ADR-061 — Council Multi-Stage Review System

Status: Accepted (S1+S2 live, S3 implementation in progress — CAB-2046) Date: 2026-04-11 Author: Christophe (CAB Ingenierie) Parent Tickets: CAB-2046 [MEGA] Council Stage 3 — Automated Code Review, CAB-2047 (CLI), CAB-2048 (pre-push hook), CAB-2049 (CI workflow), CAB-2050 (history rotation), CAB-2051 (shadow mode)

Context

STOA's AI Factory runs up to five parallel Claude Code instances (backend, frontend, auth, mcp, qa) that generate, review, and merge code largely without human intervention. At scale, three classes of failure slip through a purely test-based gate:

Wrong work — an instance picks a ticket that is too vague, mis-scoped, or already obsolete, and spends hours building something that nobody needs.
Wrong plan — a plan is technically valid but conflicts with a recent architectural decision, misreads the blast radius, or ignores a compliance constraint.
Wrong code — the implementation passes lint, tests, and typecheck, but introduces subtle debt, widens the attack surface, breaks a cross-component contract, or violates a convention that no automated linter catches.

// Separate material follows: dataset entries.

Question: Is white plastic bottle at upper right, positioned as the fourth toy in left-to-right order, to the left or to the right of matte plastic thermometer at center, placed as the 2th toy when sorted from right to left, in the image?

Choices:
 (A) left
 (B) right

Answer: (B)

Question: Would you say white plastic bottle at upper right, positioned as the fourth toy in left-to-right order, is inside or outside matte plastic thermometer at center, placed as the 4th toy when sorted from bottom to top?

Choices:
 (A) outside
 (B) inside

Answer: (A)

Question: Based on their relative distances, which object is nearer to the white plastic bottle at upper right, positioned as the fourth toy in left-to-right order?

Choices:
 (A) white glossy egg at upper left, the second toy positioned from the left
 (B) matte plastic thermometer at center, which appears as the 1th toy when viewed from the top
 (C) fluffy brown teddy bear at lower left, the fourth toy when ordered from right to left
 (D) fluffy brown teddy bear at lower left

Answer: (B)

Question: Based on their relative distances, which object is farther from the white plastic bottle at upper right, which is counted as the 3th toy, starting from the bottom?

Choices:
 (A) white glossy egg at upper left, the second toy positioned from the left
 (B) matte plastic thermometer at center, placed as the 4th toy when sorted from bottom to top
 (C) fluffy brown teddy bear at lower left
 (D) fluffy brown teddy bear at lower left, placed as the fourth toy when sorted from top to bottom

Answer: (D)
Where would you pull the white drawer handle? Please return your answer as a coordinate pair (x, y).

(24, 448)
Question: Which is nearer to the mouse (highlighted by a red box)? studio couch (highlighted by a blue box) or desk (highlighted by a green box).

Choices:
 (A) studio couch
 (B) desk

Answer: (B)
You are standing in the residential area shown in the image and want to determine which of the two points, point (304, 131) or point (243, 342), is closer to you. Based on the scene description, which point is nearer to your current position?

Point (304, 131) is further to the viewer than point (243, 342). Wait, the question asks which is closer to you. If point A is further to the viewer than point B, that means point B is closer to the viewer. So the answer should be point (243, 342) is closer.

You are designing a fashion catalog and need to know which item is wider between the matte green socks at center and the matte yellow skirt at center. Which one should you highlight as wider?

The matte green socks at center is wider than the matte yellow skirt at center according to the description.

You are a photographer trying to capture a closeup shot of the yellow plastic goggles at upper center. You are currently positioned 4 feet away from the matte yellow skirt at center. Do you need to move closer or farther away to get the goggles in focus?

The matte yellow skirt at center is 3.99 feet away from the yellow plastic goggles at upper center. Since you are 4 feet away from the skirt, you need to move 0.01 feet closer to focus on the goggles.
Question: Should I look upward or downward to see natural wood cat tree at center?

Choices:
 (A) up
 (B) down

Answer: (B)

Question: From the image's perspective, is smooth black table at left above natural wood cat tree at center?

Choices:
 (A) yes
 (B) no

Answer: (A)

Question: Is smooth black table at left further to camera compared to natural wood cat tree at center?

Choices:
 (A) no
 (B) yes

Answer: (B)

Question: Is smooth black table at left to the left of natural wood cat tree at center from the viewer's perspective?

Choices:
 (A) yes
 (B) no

Lint, tests, and CodeQL are necessary but not sufficient. They detect syntactic and known-pattern issues; they do not evaluate judgment.

A naïve answer is "have a human review every PR." That does not scale when 5 parallel instances push 15-30 PRs per day, and it wastes the most expensive resource (Christophe) on PRs that an LLM could validate correctly 95% of the time.

What we need: a validation system that injects LLM judgment at the three decision points above — before work starts, before code is written, and before code is merged — at a bounded cost, with a clear kill-switch, and with reasoning visible to humans for audit.

Decision

Implement a 3-stage Council system where each stage gates the next. Stages 1 and 2 evaluate prose artifacts (tickets, plans) through an 8-persona LLM jury (the canonical Team Coca set defined in hegemon/patterns/validation/HEG-PAT-003). Stage 3 evaluates code diffs through a 4-axis parallel LLM review via a CLI tool (scripts/council-review.sh).

┌──────────────────┐   ┌────────────────┐   ┌─────────────┐   ┌──────────────────┐
│ S1: ticket       │ → │ S2: plan       │ → │ implement   │ → │ S3: code review  │ → merge
│ pertinence       │   │ validation     │   │             │   │ (4 axes, diff)   │
│ (prose,          │   │ (prose,        │   │             │   │ (CLI,            │
│  8 personas)     │   │  8 personas)   │   │             │   │  parallel API)   │
└──────────────────┘   └────────────────┘   └─────────────┘   └──────────────────┘

Each stage emits a binary verdict: Go (proceed), Fix (apply adjustments, re-run), or Redo (reject, rewrite from scratch). A global score of ≥ 8.0/10 is required to Go.

Stage 1 — Ticket Pertinence (live since C11; promoted to 8-persona jury via CAB-2054)

Invoked by the /council skill on a feature/ADR description before any work begins. The full 8-persona Team Coca jury (canonical set defined in hegemon/patterns/validation/HEG-PAT-003) evaluates the ticket itself:

Persona	Role	Focus
Chucky (Devil's Advocate)	Penetration testing / risk	Risk, edge cases, failure modes, hidden complexity
N3m0 (Webapp Security)	Frontend / UX / DX	A11y, exposed UI surfaces, keyboard flows, error message leaks
Gh0st (Supply Chain)	Dependencies / SBOM	Trusted-by-default deps, lockfile drift, transitive CVEs
Pr1nc3ss (Social Engineering)	Trust boundaries	Phishing vectors, bypass via human factors, error-message info leak
OSS Killer (VC Skeptic)	Market viability	Competitive moat, user value, ROI, me-too risk
Archi 50x50 (Veteran Architect)	Technical quality	Coupling, scalability, pattern fit, tech debt
Better Call Saul (Legal/IP)	Legal/compliance	License, GDPR/DORA, competitive claims, disclaimers
Gekk0 (Monetization / GTM)	Time-to-revenue	Pricing tier fit, monetization hook, sales enablement, GTM messaging

Each persona returns a score /10 + verdict + specific adjustments to apply. The average is combined with the Context Compiler Impact Score modifier (LOW 0, MEDIUM 0, HIGH −0.5, CRITICAL −1.0) to produce a final score. Threshold: ≥ 8.0 → Go.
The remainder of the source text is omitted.